Extract provided

....

Why do we follow the Law?
In 10th grade Bible, we’ve just gone through a bunch of Paul’s letters, including Galatians. In Galatians, Paul hits over and over and over on the topic of there being only one Gospel by which we are saved. You were unrighteous and deserving of God’s wrath but then God gave you the righteousness of Christ and Jesus bore God’s wrath for us. You were passive in the whole thing. We don’t work to earn our salvation. Nothing you do can justify you before God. It’s not Jesus, the cross, plus something else. That’s not the gospel. We don’t earn salvation by follow the Law. We don’t earn points with God. You’re dead to the law; you’re justified by faith in Christ
Then he swings in the other direction, he says this isn’t just fire insurance. “Live by the Spirit and you will not gratify the desires of the sinful nature” (Gal 5:16). Paul later says people who continue to live lives of blatant sin won’t inherit the Kingdom of God. You can’t just live your lives however you want, thinking the cross means God has to forgive you. That’s not the Gospel.
This begs the question: What’s our relationship to the law? Why do we do good things? They don’t save us but they obviously matter to God; otherwise, Paul wouldn’t call into question our salvation for continuing to do them.

....

Given data
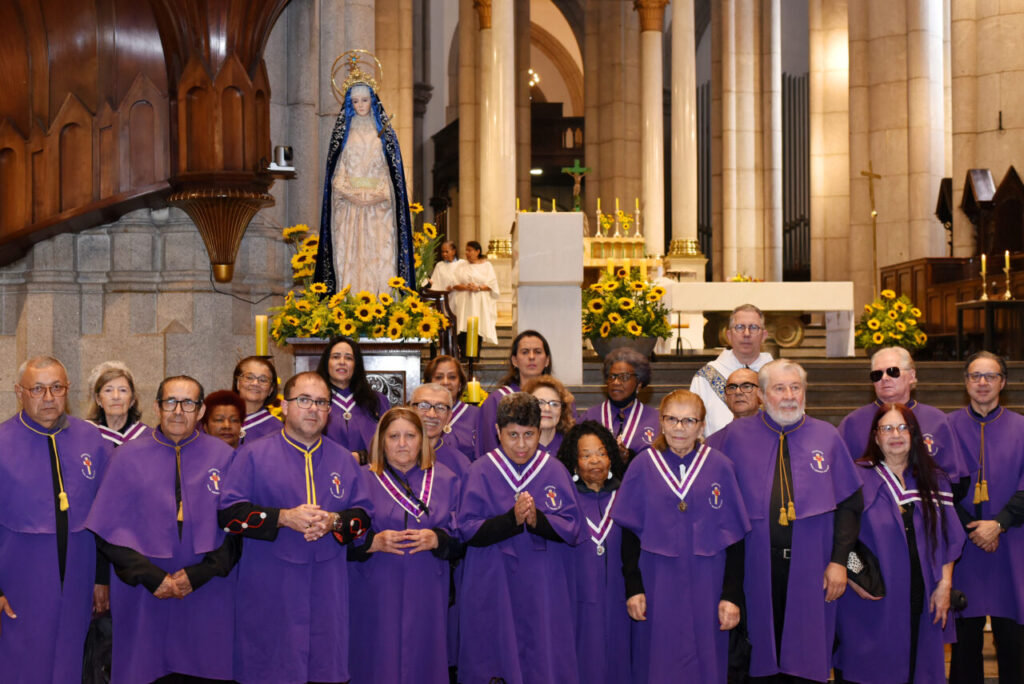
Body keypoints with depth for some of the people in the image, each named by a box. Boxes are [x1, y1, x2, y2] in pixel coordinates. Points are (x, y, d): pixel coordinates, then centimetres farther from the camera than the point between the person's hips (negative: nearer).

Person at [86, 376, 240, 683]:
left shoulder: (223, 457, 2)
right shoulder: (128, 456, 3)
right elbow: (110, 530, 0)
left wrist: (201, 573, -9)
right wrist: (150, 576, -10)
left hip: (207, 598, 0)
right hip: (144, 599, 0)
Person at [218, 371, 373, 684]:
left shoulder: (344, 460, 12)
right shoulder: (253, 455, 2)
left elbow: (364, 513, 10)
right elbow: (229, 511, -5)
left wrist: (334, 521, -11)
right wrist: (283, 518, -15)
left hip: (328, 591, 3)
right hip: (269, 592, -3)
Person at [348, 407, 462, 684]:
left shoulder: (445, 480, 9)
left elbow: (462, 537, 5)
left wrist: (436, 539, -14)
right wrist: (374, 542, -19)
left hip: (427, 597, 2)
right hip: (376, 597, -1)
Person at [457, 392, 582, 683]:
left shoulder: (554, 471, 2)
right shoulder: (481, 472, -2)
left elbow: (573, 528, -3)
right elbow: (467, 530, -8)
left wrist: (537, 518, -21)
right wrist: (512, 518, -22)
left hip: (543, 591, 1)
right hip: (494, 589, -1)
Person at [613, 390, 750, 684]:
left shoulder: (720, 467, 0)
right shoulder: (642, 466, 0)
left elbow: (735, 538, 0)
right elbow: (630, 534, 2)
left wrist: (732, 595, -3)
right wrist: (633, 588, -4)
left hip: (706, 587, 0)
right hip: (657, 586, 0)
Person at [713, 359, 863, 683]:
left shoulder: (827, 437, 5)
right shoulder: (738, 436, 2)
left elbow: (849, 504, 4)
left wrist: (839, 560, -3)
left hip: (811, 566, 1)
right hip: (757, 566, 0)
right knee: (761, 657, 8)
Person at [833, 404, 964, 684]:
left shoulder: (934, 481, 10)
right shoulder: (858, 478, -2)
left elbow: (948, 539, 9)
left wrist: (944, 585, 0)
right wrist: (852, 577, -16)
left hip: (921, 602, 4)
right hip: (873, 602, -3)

....

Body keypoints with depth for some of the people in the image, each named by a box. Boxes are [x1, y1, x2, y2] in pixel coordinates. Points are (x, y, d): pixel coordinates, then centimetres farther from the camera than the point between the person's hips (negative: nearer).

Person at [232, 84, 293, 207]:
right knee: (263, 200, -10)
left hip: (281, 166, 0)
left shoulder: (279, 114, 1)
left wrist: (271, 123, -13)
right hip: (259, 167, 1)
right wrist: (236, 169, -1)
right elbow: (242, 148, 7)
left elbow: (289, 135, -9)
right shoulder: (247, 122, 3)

....

Activity
Reproduce verbatim the part of the passage on following the Law that runs from "This begs the" to "to do them.".

Output of the task
This begs the question: What’s our relationship to the law? Why do we do good things? They don’t save us but they obviously matter to God; otherwise, Paul wouldn’t call into question our salvation for continuing to do them.